「<なまけクリスチャンの悟り方>No.11. 現世と終末」 NOBU市吉

なまけクリスチャンの悟り方 ~ No. 11 現世と終末NOBU市吉

いずれの宗教・宗派も、何らかの現世観(この世をどう見るか)と終末観(または来世観。来るべき世をどう描くか)を持っている。非常に単純化するなら、宗教の価値観は、

     価値観 = 現世価値観 + 終末価値観

と2つの項の和として表わすことができる。

より詳しく見れば、現世価値は、「現世価値=現在価値+未来価値」と分解される。現在価値は「今の富・楽」であり、未来価値は「将来の富・楽」である。(アリとキリギリスの喩えで、アリが未来価値を見つめながら日々働いたのに対し、キリギリスは現在価値しか見なかった。ただし、未来価値を偏重すると、貯めるばかりで、今を生きない人生になってしまう恐れもある。)現世における「未来」が現在と連続した未来であるのに対し、「終末」は現在と断絶した未来である。

徳善義和牧師によると、キリスト教の終末論は、「黙示論的終末論」、「現在的終末論」、「現在的未来的終末論」の3つの類型に分類される(「終末からの展望」ルーテル学院、2000年)。黙示論的終末論は、終末に起こることを表象(象徴)をもって語り、現在的終末論は「終末は今既に到来している」と言う(救いは既に成就している)。現在的未来的終末論は、終末は「既に来ている」が、「未だ来ていない」と言う(キリストの故に既に義とされているが、終わりの日に本当に完成される)。

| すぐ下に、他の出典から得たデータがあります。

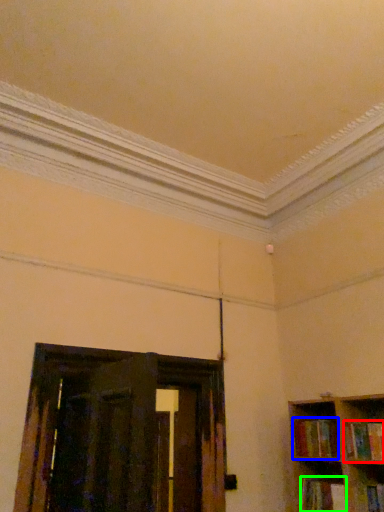
Question: Which object is the farthest from book (highlighted by a red box)? Choose among these: book (highlighted by a blue box) or book (highlighted by a green box).

Choices:
 (A) book
 (B) book

Answer: (B)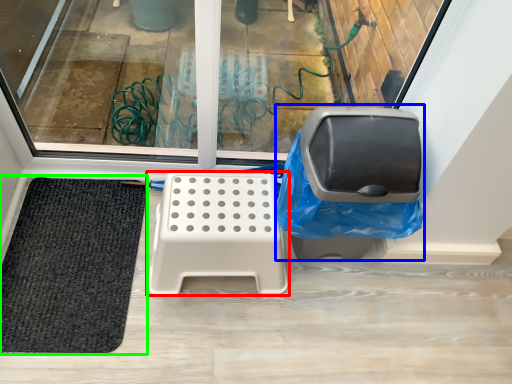
Question: Based on their relative distances, which object is farther from furniture (highlighted by a red box)? Choose from swivel chair (highlighted by a blue box) and mat (highlighted by a green box).

Choices:
 (A) swivel chair
 (B) mat

Answer: (B)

ルターの終末論は、現在的未来的終末論と言えるとのことである。

(政治に喩えれば、黙示論的終末論(現世と断絶した理想を直接的に実現しようとする場合)は「革命派」であり、現在的終末論は「保守派」、現在的未来的終末論は「改良派」と言えよう。)

非宗教では来世は想定されないので、終末価値をゼロと見る。逆に、オウム真理教などのカルト宗教は現世価値を否定する。彼らは、現世価値観で生きていると恐ろしい終末が待っている、終末価値観に生きよと主張する。この世にあって現世価値を否定して生きようとすると出家が必要となる。ちなみに、現世の享楽的な面を否定する宗教が、来世を禁欲的でなく享楽的に描くことは興味深い。時として、カルトの出家集団は、世俗社会の持つ節度(未来価値尊重)を失い、享楽的な終末を先取りし、結果として、現在価値偏重と外形上似てしまうことがある。

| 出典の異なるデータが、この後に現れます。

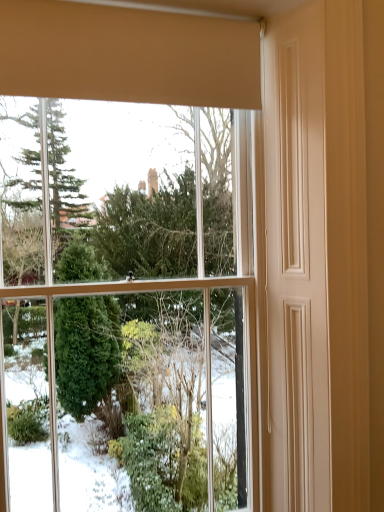
Question: Is clear glass window at upper center to the left or to the right of beige matte curtain at upper center in the image?

Choices:
 (A) right
 (B) left

Answer: (B)

Question: In terms of size, does clear glass window at upper center appear bigger or smaller than beige matte curtain at upper center?

Choices:
 (A) big
 (B) small

Answer: (A)

Question: From the image's perspective, is clear glass window at upper center positioned above or below beige matte curtain at upper center?

Choices:
 (A) below
 (B) above

Answer: (A)

Question: Relative to clear glass window at upper center, is beige matte curtain at upper center in front or behind?

Choices:
 (A) front
 (B) behind

Answer: (A)

Question: Is beige matte curtain at upper center to the left or to the right of clear glass window at upper center in the image?

Choices:
 (A) right
 (B) left

Answer: (A)

Question: Is beige matte curtain at upper center taller or shorter than clear glass window at upper center?

Choices:
 (A) short
 (B) tall

Answer: (A)

Question: In terms of size, does beige matte curtain at upper center appear bigger or smaller than clear glass window at upper center?

Choices:
 (A) big
 (B) small

Answer: (B)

私たちは世紀末を越えたが、これからの数十年、地球環境や世界的政治社会の変動が、終末的な様相を呈してくる可能性が十分にある。そして、カルト的宗教が「この世は悪である。世の終わりが迫っている。我らを信じ世を捨てよ」と再び誘惑するかも知れない。その時、「たとえ明日が世の終わりと知っていても、私は今日りんごの木を植える」という有名な言葉は、「明日が終末であっても、私は現在的未来的終末論に生きる」という具体的な意味を持ち、偽預言者から私たちたちを守る信仰の砦となろう。そこには、「終末は神の領域であり、誰も確定的なことを言えない」という前提があり、「この世に居る限り、私は世に仕えて生きる」という決意とがある。

なぜ世に仕えるのか? それは、世界は完全でないとしても、神が創造され、初めにおいて「とても良い」と言われたものだからである。そして、私たちは、どこかの精神世界からこの世に降りてきた存在ではなく、この世の塵から生まれ、世を愛する神の息を吹き込まれた被造物だからである。私たちはこの世の悪を「彼らの悪」として裁き捨てることはできず、「我らのもの」として内側から語らねばならない。不完全な部分は神が私たちを用いてより完全にして行くのである。

私たちは、現世価値のみでなく、終末価値のみでもなく、両方の項のバランスの中に生きることを運命づけられている。それは不徹底というより、この世に生きることの本質なのである。